Ontsnappingsroutes uit de hypocrisie
Claude Simons weerstand tegen het Gorbatsjovisme
De uitnodiging door Claude Simon Vertaling Jean A. Schalekamp Uitgever Meulenhoff, 80 p., f 22,50
Eric Gobbers
Voor een schrijver als Claude Simon is de Nobelprijs voor literatuur tegelijk een zegen en een vloek. Het is hoe dan ook een erkenning van een literair oeuvre, maar tegelijk maakt het er het leven voor een ver van de media werkend auteur niet eenvoudiger op. Hij wordt aan een pantheon van eerbiedwaardige namen toegevoegd en hij wordt een belangrijk officieel personage van wie men ronkende, humanistische verklaringen verwacht en een verantwoordelijkheidszin die zijn geboorteland tot eer strekt. En daar wringt de schoen. In zijn gelegenheidsrede tijdens de Nobelceremonie had Simon zijn literaire ethiek op vrij scherpe manier tegenover die van de vorige Franse laureaat geplaatst. Het engagement van Jean-Paul Sartre stelde de roman ten dienste van sociale en politieke ideeën en eigenlijk (zoals zijn eigen praktijk bewees) deed de literatuur niet meer ter zake. Voor de marxistische denker was zo'n burgerlijk medium te mijden (de ironie was dan ook dat de Nobelprijs toen werd toegekend aan iemand die in het boek dat hem de prijs opleverde, Les Mots, afscheid nam van de literatuur). Simons visie, die tot de nouveau roman wordt gerekend, verschilt radicaal van die gebruikswaardeopvatting. Voor hem (en in die zin was zijn toespraak een officiële aanwezigheidsverklaring van het naoorlogse Franse proza) is schrijven een asociale bezigheid, een van de laatste plekken waar het langs alle kanten bedreigde individu zijn autonomie kan behouden.
Claude Simon
abc
De uitnodiging, een uit 1987 daterende ‘vertelling’, situeert zich midden in de geschetste context. Het is een ritualistisch verslag van een bezoek aan de Sovjetunie waar Simon samen met veertien andere internationale figuren aan deelnam. De reden van zijn selectie was natuurlijk zijn recente bekroning en het is op die officialisering van zijn schrijversfunctie dat Simon in deze tekst wraak neemt. De literaire filosofie die deze auteur aanhangt, plaatst een levensgroot vraagteken bij de geschiedenis.
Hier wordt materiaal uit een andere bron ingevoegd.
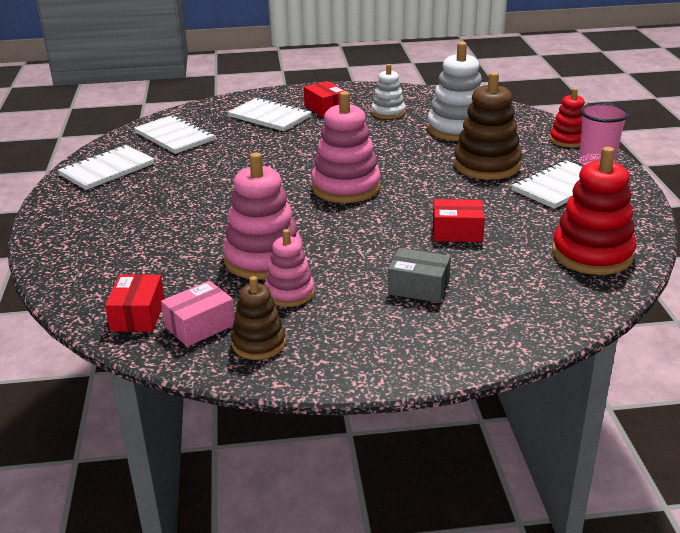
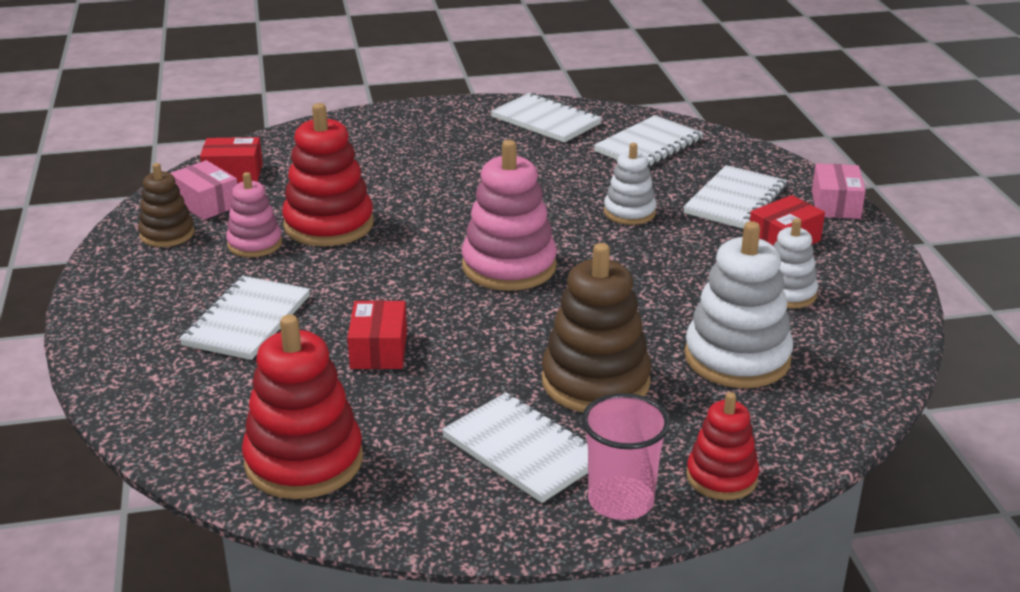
camera: 85 degrees right, 0 degrees up
(263, 259) = (329, 225): pink stacking toy -> red stacking toy
(276, 147) = (629, 212): none -> white stacking toy
(284, 93) = (835, 204): none -> pink box
(418, 287) = (247, 321): grey box -> white notebook

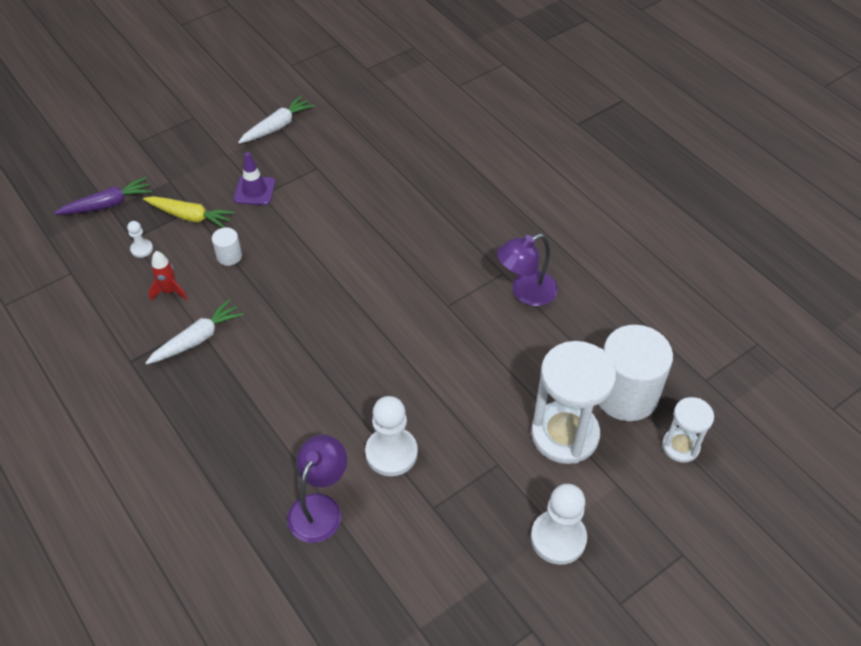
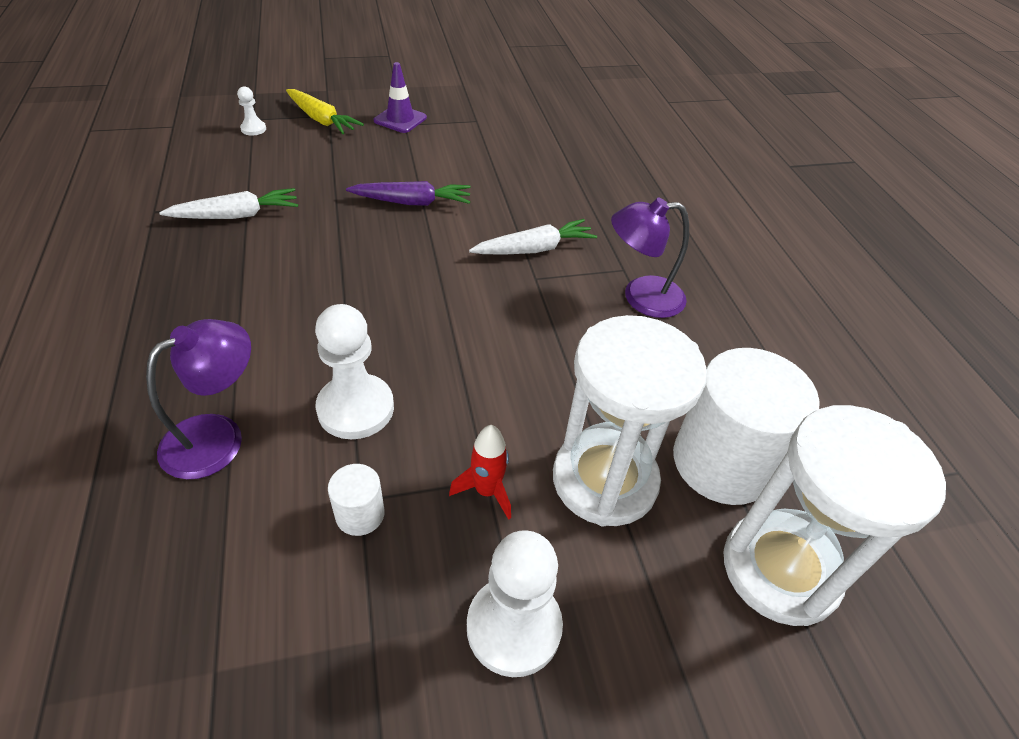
camera: 20 degrees right, 5 degrees down
(107, 204) = (255, 89): purple carrot -> purple carrot (412, 202)
(170, 291) = (247, 168): red rocket -> red rocket (486, 491)
(229, 256) = (331, 160): white cylinder -> white cylinder (360, 514)
(277, 126) = (461, 82): white carrot -> white carrot (534, 249)
(680, 446) = (780, 570): white hourglass -> white hourglass, size x1.83

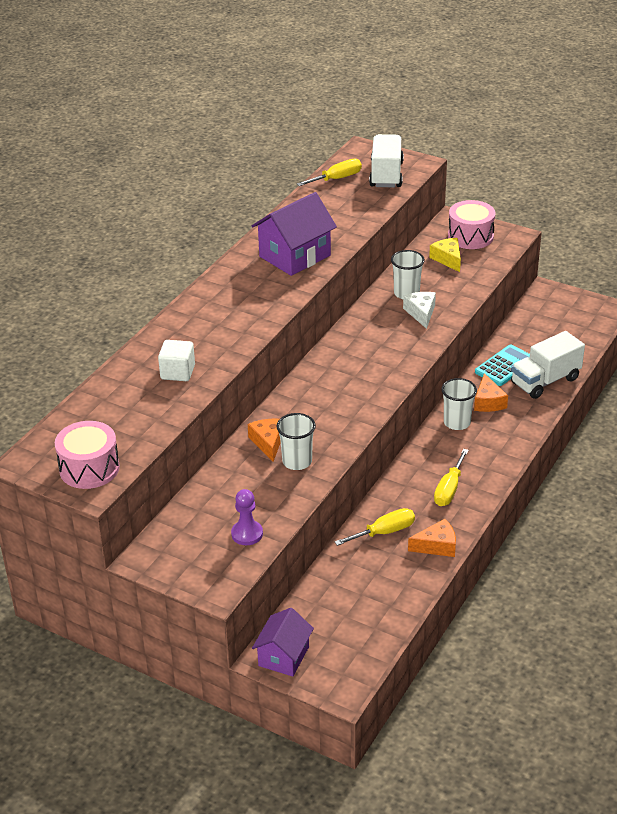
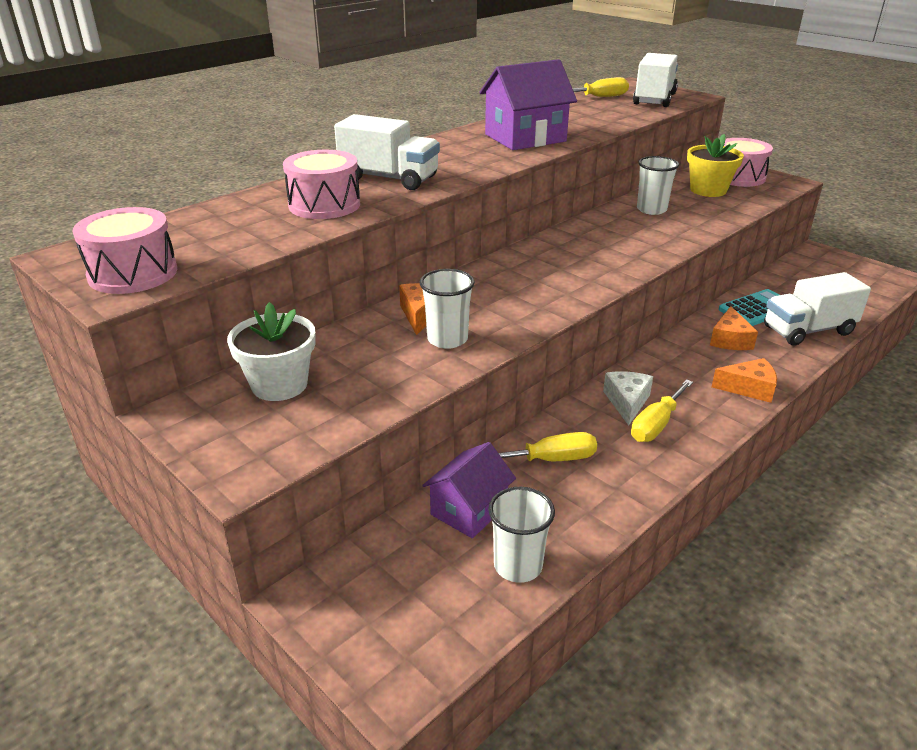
camera: 15 degrees right, 5 degrees down
(178, 372) = (324, 205): white cube -> pink drum
(200, 523) = (279, 385): none -> white flower pot
(210, 331) = (389, 178): none -> white truck
(247, 534) = (331, 409): purple pawn -> none
(283, 656) = (330, 604): purple house -> purple house (469, 510)
(421, 313) = (664, 227): white cheese -> white cheese (627, 402)
(437, 546) = (619, 492): orange cheese -> orange cheese (749, 388)
(448, 259) = (708, 190): yellow cheese -> yellow flower pot
(457, 422) = (684, 354): white cup -> white cup (518, 565)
Centraal erin staat een radicaal afwijzen van de traditionele realisme-opvatting omdat die een bepaalde code van interpretatie als de authentieke naar voren schuift en daarmee de geschiedenis een soort vanzelfsprekendheid geeft. In de Sovjetunie, waar zich met het stalinisme toch een van de grootste trauma's van de moderne tijd heeft afgespeeld, wordt een pompeus hypocriet spektakel opgevoerd dat de genodigden een glorieus beeld van het land moet voorschotelen. Het is de geschiedenis op haar meest arrogante, zelfbewuste manier. Het enige verweer van Claude Simon tegen zijn inschakeling in een strategie die erop is gericht een stervende weer het aanzien van vitale kracht te geven, is als alles voorbij is de pretenties onbruikbaar te maken.
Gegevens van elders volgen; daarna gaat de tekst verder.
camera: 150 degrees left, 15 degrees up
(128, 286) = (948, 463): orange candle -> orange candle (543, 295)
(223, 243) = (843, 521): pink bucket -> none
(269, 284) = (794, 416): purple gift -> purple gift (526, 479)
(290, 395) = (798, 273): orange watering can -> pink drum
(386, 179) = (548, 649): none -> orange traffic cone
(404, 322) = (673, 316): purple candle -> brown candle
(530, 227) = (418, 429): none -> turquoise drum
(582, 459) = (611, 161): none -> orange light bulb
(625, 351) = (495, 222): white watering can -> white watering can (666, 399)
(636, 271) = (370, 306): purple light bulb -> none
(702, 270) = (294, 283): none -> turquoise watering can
Een eerste en zeer belangrijke bewerking is het vernietigen van de anekdote waar de meeste reisverslagen op drijven. Vertrekkend van een detail gaat de schrijver met lange, doorlopende zinnen ontsnappingsroutes aanleggen uit de benauwende realiteit van het officiële bezoek. Hij werkt met associaties die ervoor zorgen dat de lezer een wervelende tocht door tijd en ruimte maakt. Dit alles mag niet het vermoeden wekken dat het boek escapistisch zou zijn; de soms aan regelrechte haat grenzende passages over Stalin en ook over Gorbatsjov zorgen ervoor dat men niet verloren raakt in een pure taalconstructie.
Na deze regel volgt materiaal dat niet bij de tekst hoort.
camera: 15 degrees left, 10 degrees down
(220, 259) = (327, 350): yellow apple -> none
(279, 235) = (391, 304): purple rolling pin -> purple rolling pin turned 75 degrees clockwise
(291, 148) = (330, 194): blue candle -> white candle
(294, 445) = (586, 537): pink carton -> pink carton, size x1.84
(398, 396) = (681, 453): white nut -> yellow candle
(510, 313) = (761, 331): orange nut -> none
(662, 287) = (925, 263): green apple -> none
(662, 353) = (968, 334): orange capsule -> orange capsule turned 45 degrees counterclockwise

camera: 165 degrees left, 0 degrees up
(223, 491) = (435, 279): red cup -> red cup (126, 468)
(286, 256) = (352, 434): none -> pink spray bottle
Vooral Simons cynisme tegenover de huidige Sovjetleider is een verrassend maar tegelijkertijd verfrissend geluid te midden van het koor van beate bewondering. Het zal politieke leiders een zorg zijn wat schrijvers over hen denken, maar Claude Simon heeft met De uitnodiging alvast geweigerd de rol van cultureel ambassadeur te spelen door zijn enige wapen, de literatuur, met kracht en kunde te hanteren. Een druppel op een hete plaat en een herwinnen van bedreigde vrijheid.